The US government's independent inspector on Iraqi reconstruction reported that Iraq's largest industry, the oil sector, has lost $US16 billion in oil export revenue over a 2 year period and insurgent attacks on the country's energy infrastructure have prevented it, in part, from maintaining adequate electricity supplies.
"A number of factors, including attacks, aging and poorly maintained infrastructure and criminal activity are adversely affecting Iraq's ability to develop a viable energy sector," said Inspector General for Iraq Reconstruction Stuart Bowen.
In an unclassified summary Bowen said that these factors are working together to hold down Iraq's oil exports and the availability of electricity.
The oil sector in Iraq which was expected to be a big revenue raiser for the rebuilding of Iraq, has been subjected to repeated attacks on its pipelines and oil export facilities.
Iraq is paying billions of dollars to import gasoline and other refined petroleum products for its people, in spite of owning huge oil holdings.
The US has invested about $320 million to help Iraq improve its capability to protect its oil and electricity infrastructure.
Bowen noted that in addition to the initiatives Iraqi leaders are taking to enhance security and performance of the oil and electricity infrastructure, they also need to take "bold action" to protect energy sites in the country.

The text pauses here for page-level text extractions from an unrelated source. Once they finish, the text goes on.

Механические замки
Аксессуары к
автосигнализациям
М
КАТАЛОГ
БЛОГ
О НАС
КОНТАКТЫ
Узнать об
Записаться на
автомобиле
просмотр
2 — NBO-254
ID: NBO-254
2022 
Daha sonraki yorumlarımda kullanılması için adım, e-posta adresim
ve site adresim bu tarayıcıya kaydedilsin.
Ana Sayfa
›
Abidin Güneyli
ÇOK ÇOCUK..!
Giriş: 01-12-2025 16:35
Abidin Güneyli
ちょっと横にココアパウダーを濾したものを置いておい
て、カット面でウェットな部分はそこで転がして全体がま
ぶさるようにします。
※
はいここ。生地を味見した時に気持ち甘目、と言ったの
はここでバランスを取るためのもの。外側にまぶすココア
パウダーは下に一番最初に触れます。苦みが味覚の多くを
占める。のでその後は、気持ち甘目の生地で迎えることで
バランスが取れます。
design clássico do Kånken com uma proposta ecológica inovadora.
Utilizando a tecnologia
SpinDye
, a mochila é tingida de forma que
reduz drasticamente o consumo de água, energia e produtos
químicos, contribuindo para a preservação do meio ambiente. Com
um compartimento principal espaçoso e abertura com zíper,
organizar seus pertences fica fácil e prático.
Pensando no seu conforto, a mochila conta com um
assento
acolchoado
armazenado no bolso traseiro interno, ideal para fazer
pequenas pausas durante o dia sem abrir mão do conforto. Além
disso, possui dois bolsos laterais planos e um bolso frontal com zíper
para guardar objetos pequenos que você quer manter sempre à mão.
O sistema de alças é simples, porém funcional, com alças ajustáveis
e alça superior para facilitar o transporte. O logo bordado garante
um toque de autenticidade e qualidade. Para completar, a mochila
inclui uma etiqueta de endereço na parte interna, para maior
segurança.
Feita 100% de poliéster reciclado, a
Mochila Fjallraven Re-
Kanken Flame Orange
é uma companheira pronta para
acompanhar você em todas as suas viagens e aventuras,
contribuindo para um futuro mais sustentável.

Iraq's oil production is far below pre-war levels when Iraq pumped between 2.8 million and 3 million bpd. Currently the country's oil exports have been running at almost 1.7 barrels a day.
Iraq needs investments by foreign energy companies in its underdeveloped and undiscovered fields to boost its oil production.
Iraq claims to need up to US$20 billion in investment to reach oil production limits of 6 million bpd.
However, many foreign companies are apprehensive about doing business in Iraq due to the ongoing violence.